I promise that my story is not all sadness. There is a lot of beauty that can come from feeling broken. After all, there are cracks in everything and that is how the light gets in. The irony of thinking you’ve lost all control is that you finally realize you never had it in the first place. I remember feeling so much comfort in that. I was living in a haze, clouded and overcome with loss, and when I gained that perspective it was like I gained something back; it was one less thing to grieve. Thank goodness, because the grieving process is an animal unto itself. It comes in waves; some days like a quiet lake with small ripples of emotions, and the next day you’re lost at sea, scrambling to find your life vest and praying to make it to shore. My new reality, filled with unpredictability, made honesty an absolute necessity if I wanted to make it to the other side.

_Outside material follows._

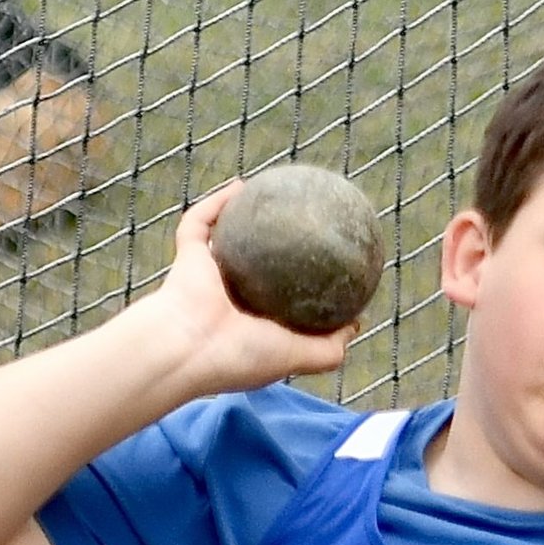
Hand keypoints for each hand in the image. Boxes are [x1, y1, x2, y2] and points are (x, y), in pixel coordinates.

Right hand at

For the first time, possibly ever, I am comfortable being completely honest. Before my miscarriage, honesty was only an option. I’m not saying that I have been a liar up until this point, but I certainly didn’t speak my truth. For example, when either I asked myself or someone else asked me, “How are you doing, Jess?” I never once contemplated, or hesitated. I just robotically answered, “I’m doing well.” Of course the words themselves are harmless, but the perception I was trying to convey is what got me in trouble. I had spent so many years perfecting this image of my Ego: this super-chill, go-with-the-flow type of girl, that when shit hit the fan and life got really real, I didn’t have any idea how to feel it. I certainly didn’t know how to express it to others, and god forbid ask for help.
I struggled, and I waited for the storm to pass, but something inside me knew that the storm was my Ego, and the only way I would see the sunlight was if I got out of my own way and just trusted. It should come as no surprise that I had to get lost before I found my sense of direction. I like to think of it as “taking the scenic route.”
So for now, I will appreciate the sunlight when it happens to shine and I will weather the storm when it comes rolling in. I am choosing to be present, to be mindful and to simply tell the stories with which life entrusts me.